Novel Antipsychotic Drugs and Inh-Related Psychosis

Harpreet S. Duggal and S. Haque Nizamie, Department of Psychiatry, Central Institute of Psychiatry, Ranchi, India:

Among the psychiatric effects of isonicotinic acid hydrazide (INH) [1], is its potential to induce or aggravate manic psychosis. Most clinicians, in such a scenario, would prefer to stop prescription of INH [1]. The role of novel antipsychotic drugs (APDs), including risperidone, in treating manic psychosis aggravated by INH, without cessation of the INH, is discussed.

PK, an 18-year-old youth was admitted for treatment of bipolar disorder, his second episode of mania, with psychotic features. Due to significant extrapyramidal symptoms, he had to be maintained on 200 mg per day of chlorpromazine and 4 mg per day trihexyphenidyl. Lithium, at 900 mg per day, was added for prophylaxis. Seven days after admission, the patient was found to be lethargic, prostrated and with an increased respiratory rate. Radiographic and invasive techniques revealed a right-sided tuberculous pleural effusion. Antituberculous therapy (ATT) including 300 mg per day INH, 450 mg per day rifampicin, 800 mg per day ethambutol and 1000 mg per day pyrazinamide, was commenced. Blood investigations showed no abnormality other than a significantly raised erythrocyte sedimentation rate. Serum lithium level was 1.0 mmol/L.

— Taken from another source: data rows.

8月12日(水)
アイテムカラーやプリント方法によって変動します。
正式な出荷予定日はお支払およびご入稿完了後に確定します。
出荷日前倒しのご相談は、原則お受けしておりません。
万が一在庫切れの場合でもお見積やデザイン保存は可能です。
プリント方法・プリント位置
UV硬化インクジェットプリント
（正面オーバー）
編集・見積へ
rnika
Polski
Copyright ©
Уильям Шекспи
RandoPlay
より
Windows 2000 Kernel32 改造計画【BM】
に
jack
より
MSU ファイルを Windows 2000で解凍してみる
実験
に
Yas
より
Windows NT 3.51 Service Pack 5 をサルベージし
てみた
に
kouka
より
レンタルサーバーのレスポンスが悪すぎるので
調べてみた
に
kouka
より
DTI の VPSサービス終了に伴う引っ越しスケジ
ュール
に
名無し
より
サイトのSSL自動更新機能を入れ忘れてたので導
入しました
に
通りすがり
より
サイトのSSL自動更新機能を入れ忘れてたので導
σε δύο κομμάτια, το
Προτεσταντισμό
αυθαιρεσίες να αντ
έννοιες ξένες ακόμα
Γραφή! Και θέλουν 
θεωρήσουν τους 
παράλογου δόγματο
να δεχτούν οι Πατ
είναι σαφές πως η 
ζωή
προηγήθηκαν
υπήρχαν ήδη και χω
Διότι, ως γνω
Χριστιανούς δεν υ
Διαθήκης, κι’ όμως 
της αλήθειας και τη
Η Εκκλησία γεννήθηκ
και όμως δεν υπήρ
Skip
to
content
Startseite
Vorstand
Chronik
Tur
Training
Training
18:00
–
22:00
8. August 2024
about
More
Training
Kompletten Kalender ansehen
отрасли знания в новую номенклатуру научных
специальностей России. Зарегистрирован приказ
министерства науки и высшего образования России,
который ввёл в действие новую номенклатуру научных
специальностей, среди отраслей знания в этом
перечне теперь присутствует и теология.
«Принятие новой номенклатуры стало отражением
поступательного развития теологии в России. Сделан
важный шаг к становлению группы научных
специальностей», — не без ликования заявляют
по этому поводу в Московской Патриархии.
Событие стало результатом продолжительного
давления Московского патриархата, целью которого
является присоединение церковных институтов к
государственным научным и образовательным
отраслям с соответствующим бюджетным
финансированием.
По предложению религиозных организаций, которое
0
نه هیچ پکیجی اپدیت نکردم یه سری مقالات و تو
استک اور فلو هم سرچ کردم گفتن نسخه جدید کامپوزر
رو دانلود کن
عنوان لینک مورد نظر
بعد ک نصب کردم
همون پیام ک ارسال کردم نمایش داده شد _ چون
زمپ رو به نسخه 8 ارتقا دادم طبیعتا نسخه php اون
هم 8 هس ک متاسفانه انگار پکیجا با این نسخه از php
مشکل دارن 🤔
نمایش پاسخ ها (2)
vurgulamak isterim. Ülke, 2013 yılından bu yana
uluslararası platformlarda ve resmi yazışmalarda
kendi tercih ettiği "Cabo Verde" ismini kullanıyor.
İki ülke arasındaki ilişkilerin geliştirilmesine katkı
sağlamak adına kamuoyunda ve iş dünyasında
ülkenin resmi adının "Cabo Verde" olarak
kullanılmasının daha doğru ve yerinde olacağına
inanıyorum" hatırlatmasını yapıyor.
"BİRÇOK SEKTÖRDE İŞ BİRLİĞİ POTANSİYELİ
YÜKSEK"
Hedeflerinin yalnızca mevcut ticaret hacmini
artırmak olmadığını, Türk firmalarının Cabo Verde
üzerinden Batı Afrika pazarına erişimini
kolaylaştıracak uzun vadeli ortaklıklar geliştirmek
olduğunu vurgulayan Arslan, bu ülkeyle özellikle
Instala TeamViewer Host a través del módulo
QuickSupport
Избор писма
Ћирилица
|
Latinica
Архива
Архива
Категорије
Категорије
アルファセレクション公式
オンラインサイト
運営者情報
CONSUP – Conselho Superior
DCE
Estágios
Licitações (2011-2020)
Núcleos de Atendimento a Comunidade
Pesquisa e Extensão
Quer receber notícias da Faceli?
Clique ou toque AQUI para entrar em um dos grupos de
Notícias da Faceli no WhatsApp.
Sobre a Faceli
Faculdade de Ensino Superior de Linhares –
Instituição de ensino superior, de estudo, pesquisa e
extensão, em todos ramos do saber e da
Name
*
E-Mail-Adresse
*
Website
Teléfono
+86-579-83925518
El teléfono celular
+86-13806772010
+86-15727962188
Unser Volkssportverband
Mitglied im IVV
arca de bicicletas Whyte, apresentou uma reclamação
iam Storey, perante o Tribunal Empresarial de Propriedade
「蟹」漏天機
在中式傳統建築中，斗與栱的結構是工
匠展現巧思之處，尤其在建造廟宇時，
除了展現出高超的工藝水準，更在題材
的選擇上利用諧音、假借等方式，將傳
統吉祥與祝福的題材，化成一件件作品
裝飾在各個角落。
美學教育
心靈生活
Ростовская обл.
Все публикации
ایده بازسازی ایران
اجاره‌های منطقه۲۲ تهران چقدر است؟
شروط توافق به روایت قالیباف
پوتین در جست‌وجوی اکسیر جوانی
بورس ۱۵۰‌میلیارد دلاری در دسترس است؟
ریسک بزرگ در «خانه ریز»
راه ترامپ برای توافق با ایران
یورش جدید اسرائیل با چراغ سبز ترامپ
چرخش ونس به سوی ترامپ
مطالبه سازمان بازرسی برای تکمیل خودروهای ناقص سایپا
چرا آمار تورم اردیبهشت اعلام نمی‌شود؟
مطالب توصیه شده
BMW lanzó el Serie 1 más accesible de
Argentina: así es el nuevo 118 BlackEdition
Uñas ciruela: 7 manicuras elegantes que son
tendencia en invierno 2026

A week after commencing ATT, PK experienced increased agitation, grandiosity and worsening of psychosis. A further increase in the dose of chlorpromazine was impossible due to marked extrapyramidal symptons (EPS). In the ensuing 6 weeks the patient showed only little improvement as evident from a 33%% and 27%% reduction in the scores of Brief Psychiatric Rating Scale (BPRS) and the Young Mania Rating Scale (YMRS), respectively, since admission. Treating it as a case of INH-aggravated mania with psychosis, 8 weeks after admission, chlorpromazine was replaced with risperidone increased to 4 mg per day in divided doses and trihexyphenidyl was tapered and stopped as his EPS decreased. Two weeks later a 66%% and 60%% reduction from day 1 levels in BPRS and YMRS scores respectively was noted. Significantly, his grandiosity and psychosis, which had hitherto shown no apparent change, also decreased. All through this time the patient was still on INH. Subsequently, he was discharged on lithium carbonate 900 mg/day, risperidone 4 mg/day and the ATT.

The patient's recovery could not be due to the natural course of mania, as his earlier episode had persisted for 3 months. Moreover, the iatrogenic exacerbation could have only prolonged the course. Whether risperidone or other atypical APDs have a specific role in treating INH-related psychosis needs attention. The posited mechanism for INH-induced psychosis is its inhibition of the enzyme glutamic acid decarboxylase (GAD) which decreases gamma-aminobutyric acid (GABA) [2]. Furthermore, decrease in GABA contributes to the aetiology of psychosis [3]. This, when viewed in the light of Meltzer's proposed mechanism of action for clozapine facilitating GABA release [4], indicates a more specific action of atypical antipsychotics in the treatment of INH-related psychosis. Such a mechanism for risperidone and other atypical antipsychotics, although not documented, needs exploration considering the reports that novel APDs down-regulate GABA_A receptors in animal studies [5].

Thus, treatment with INH may lead to a deterioriation of psychotic illness. A clinician in a similar situation may consider starting treatment with safer atypical APDs. This being a preliminary observation, further trials are encouraged for examining the role of newer APDs in managing patients with psychosis concurrently on INH.